Desde un edificio que supuse que serviría de calabozo llegó un ruido, y los congelados espectadores se volvieron para ver emerger a un sacerdote con sombrero negro y túnica, su voz reflejando la solemnidad del acto mientras leía en una Biblia. Por detrás apareció el carcelero, que sostenía una larga cuerda en cuyo extremo estaban atadas las manos de un hombre que llevaba la cabeza encapuchada y andaba dando tumbos, resbalando en el barro de la plaza y gritando ciegamente sus protestas en dirección a nadie en particular.

—Ha habido un error —protestaba a voz en grito, salvo que lo gritaba en inglés, antes de recordar que debía hacerlo en francés.

Los aldeanos continuaron contemplándole mientras era guiado hacia la colina, algunos santiguándose y otros abucheando. No había ningún gendarme a la vista. Ni tampoco un juez o un agente de la ley. Al parecer, esto era lo que se entendía por justicia aquí en el campo. Y luego decían que París era incivilizado.

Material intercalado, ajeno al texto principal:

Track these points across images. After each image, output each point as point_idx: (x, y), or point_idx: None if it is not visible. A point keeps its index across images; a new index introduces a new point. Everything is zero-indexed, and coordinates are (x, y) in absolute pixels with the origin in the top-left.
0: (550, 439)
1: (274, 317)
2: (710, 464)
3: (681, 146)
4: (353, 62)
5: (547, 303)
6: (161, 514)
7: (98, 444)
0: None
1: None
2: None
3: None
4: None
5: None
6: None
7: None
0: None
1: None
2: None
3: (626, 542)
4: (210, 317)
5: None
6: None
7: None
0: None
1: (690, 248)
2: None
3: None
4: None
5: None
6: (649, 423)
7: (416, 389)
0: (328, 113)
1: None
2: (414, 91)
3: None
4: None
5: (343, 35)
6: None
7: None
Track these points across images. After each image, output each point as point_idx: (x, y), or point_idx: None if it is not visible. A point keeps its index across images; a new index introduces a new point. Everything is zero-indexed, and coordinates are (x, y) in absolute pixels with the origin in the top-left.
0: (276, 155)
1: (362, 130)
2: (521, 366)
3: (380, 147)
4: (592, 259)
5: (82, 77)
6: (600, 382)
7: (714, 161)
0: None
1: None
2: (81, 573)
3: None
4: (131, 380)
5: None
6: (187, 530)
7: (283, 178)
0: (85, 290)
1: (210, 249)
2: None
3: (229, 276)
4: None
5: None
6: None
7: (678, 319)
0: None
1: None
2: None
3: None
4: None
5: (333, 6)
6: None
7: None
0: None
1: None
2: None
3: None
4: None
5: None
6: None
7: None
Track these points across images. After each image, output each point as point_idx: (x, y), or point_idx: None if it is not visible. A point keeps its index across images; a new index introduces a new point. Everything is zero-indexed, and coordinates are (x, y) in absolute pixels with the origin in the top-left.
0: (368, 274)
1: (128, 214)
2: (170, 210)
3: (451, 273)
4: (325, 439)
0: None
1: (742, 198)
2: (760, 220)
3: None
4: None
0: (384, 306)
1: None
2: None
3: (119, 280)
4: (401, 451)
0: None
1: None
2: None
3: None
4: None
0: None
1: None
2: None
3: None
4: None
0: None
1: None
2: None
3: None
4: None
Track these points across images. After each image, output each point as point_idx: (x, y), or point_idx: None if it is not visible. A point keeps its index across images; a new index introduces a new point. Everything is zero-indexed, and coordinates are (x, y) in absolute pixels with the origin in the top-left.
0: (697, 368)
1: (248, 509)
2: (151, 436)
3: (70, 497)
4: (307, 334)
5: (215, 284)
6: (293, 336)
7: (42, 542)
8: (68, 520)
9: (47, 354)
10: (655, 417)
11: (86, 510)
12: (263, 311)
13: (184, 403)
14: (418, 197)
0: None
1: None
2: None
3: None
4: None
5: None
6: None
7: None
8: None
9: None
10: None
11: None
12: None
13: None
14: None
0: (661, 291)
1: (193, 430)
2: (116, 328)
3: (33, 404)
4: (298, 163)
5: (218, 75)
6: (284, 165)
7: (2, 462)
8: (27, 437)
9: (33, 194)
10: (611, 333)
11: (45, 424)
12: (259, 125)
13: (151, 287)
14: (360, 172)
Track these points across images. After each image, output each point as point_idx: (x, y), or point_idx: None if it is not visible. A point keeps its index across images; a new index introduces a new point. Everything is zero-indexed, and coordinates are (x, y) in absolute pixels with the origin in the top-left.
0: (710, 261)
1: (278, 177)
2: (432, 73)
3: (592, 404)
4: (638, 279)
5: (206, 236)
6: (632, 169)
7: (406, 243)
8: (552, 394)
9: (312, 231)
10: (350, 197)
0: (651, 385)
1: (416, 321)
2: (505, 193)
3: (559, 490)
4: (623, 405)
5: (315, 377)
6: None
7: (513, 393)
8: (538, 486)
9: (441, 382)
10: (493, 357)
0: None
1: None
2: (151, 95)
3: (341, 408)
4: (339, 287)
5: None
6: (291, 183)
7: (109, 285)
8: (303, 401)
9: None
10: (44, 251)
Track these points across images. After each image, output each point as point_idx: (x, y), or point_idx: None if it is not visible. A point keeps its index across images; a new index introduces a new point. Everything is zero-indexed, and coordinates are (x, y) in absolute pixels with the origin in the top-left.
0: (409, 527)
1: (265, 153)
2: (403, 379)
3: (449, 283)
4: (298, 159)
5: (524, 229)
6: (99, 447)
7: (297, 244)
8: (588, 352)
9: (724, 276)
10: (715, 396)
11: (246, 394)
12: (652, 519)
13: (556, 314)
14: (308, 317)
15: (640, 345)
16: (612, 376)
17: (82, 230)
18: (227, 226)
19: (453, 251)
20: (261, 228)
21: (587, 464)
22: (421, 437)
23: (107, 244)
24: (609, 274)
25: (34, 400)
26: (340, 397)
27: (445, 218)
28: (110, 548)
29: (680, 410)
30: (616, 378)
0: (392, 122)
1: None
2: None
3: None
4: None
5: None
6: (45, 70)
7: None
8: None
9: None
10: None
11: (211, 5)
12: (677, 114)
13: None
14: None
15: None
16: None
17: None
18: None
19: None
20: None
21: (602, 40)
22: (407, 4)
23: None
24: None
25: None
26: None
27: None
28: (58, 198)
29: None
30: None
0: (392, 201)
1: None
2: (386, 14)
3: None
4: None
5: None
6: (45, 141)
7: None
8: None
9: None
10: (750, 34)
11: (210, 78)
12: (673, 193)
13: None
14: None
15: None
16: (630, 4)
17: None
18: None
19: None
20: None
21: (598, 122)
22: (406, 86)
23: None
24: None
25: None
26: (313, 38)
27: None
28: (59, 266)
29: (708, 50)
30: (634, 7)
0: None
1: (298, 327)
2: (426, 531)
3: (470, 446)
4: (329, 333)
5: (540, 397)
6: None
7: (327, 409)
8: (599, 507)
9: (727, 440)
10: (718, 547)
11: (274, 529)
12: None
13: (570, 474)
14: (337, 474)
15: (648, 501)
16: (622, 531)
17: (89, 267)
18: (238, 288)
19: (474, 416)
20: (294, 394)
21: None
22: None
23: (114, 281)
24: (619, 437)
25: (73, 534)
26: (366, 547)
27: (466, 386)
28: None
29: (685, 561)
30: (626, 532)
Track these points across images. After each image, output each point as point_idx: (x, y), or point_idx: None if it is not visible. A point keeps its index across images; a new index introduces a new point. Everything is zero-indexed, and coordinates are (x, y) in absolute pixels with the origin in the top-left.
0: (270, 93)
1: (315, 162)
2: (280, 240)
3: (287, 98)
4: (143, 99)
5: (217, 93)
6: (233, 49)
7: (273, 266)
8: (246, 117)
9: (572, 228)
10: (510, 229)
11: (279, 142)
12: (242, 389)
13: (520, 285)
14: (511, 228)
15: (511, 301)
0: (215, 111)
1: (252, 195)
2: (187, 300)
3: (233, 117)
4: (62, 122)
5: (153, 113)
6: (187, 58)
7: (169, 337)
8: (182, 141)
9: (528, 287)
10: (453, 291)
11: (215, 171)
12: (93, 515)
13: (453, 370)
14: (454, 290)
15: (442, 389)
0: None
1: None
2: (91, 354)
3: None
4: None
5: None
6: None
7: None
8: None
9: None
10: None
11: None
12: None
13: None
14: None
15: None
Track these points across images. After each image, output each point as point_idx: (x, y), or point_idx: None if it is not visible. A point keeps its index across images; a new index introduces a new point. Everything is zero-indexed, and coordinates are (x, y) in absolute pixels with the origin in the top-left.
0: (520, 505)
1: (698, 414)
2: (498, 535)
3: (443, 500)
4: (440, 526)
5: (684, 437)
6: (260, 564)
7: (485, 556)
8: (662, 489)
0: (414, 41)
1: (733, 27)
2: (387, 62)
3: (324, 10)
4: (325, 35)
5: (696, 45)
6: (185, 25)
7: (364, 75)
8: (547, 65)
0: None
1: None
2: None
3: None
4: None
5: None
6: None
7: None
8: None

El hombre, por supuesto, era Ruddock, y mirando colina abajo hacia él, mientras tiraban de la cuerda que le llevaba hasta la horca de cuyo extremo acabaría colgado, era difícil creer que alguna vez hubiera sido un Asesino. No era de extrañar que el credo se hubiera lavado las manos respecto a él.

Retiré la capucha de mi capa, sacudí mi cabello para liberarlo y bajé la vista hacia Bernard que estaba observándome con ojos dilatados, llenos de admiración.

—Aquí vienen, señorita —indicó—, justo como le prometí que harían.

Agité una bolsa de dinero sobre su palma y luego la retiré cuanto trató de agarrarla.